Let’s start with the most common of them – SWOT. For the few people left in the UK who don’t know what SWOT analysis is (and given it’s taught to GCSE students, it should be a tiny minority), let me quickly explain this ‘strategic’ approach. A marketer calls their team into a room and they waste three hours filling out four boxes marked Strengths, Weaknesses, Opportunities and Threats.

The big clue to the utter pointlessness of the SWOT approach can be gleaned from its total lack of value to any marketer. Show me a marketer who can claim their successful launch began with insights from their SWOT analysis. Despite its ubiquity it has never actually had any strategic impact of any kind, ever. No one has completed a SWOT, turned to their team and exclaimed: “Crikey! Our competitor’s new product launch is a threat to future success. Change the marketing strategy immediately.”

Instead the completion of every SWOT always ends the same way. The manager in charge of the whiteboard asks if anyone else wants to add anything and the muffled silence that ensues indicates either that the job is done or, more likely, that it’s home time. It’s typed into a PowerPoint graphic and then presented the following week to a senior management team, who listen in baffled silence as the marketer responsible runs through a completely subjective, entirely pointless laundry list of issues, which may or may not prove to be relevant or indeed true.

The prevalence of SWOT in brand plans is a sad testament to the lack of conceptual knowledge that many marketers have. If the best strategic tool you can muster is SWOT then it’s probably time to try another career or obtain some real knowledge from a decent training programme – not the kind that spend two days training you on SWOT.

Next, I’d like to add Maslow’s Hierarchy of Needs, which appears like clockwork in every half-assed marketing plan you ever see. It’s only there for one sad but simple reason – it sounds super-impressive. Maslow has a vaguely European, Frankfurt School sound to it. Hierarchy of Needs is also an imposing bit of quasi-theoretical language. And when you put them together: Bingo! Marketing magic!
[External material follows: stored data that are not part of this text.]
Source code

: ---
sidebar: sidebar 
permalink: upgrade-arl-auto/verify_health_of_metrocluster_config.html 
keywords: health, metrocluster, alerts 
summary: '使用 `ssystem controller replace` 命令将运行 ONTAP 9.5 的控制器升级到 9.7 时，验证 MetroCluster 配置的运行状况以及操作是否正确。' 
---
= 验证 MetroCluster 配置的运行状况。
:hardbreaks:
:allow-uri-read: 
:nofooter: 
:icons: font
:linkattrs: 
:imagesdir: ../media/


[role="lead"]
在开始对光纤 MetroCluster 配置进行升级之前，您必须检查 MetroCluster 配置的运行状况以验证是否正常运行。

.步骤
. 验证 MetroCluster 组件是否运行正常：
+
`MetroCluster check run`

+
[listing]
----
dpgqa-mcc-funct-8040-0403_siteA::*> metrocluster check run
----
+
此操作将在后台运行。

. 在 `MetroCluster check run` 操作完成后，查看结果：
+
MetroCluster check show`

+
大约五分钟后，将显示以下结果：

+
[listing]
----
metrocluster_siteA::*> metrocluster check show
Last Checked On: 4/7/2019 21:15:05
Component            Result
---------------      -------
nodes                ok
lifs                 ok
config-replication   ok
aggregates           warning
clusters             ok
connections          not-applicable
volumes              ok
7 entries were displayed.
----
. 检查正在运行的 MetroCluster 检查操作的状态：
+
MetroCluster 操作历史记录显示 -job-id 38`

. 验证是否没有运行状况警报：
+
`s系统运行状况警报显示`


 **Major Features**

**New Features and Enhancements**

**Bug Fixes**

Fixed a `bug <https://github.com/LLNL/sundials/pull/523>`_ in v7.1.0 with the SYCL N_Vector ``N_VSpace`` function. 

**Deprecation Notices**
But the reality of Maslow is that it has the dimmest possible theoretical contribution to make. Some of its insights conclude breathing is more important than self-esteem and that if you had to choose between excretion and sexual intimacy, you would opt for the former. That isn’t an attempt at satire. Those really are two key ‘insights’ from Maslow’s theory. And none of this, incidentally, has ever actually been empirically proven. In fact, all attempts to validate Maslow’s Hierarchy of Needs have shown it to be a total fraud.

Even if it were true, it would offer zero insight. Yet it’s probably one of the most commonly used theories in marketing presentations.

However, I want to help our crap colleagues by inventing for them a few more theories that sound equally intellectual and have the same level of insight and validity as Maslow’s work – i.e. none.

How about Stromberg’s Bifurcation Theorem? Or Eisenstein’s Rhombus? Perhaps the next time you see Maslow presented – and let’s be honest it will be weeks rather than months given its ubiquity – you can assist me by giving the presenter a pensive look and saying: “Hmmm you went with Maslow. Did you consider Richthofen’s Trombone Theory?”

Finally, I’d like to reserve a special place in marketing hell for those who misuse brand projection. Not the method itself, which is among the most useful and valid approaches in qualitative research. I’m talking about the ones who use it incorrectly.

The theory of brand projection is fabulous. Consumers find it hard to articulate how they feel and think about a brand so you ask them to imagine the brand is a car or an animal or a person and then, through a 30-minute interview, explore why they made the choices they did. The subsequent qualitative data is a rich and valuable insight into brand associations.

But moron marketers get it all wrong. They end the research with the projection and skip the interview bit. Simply recording the fact that 23% of the sample thought your brand was a squid, or that 8% of them said you were a Mitsubishi Shogun is not the point and has no insight value whatsoever.

Thor, god of branding, give me strength.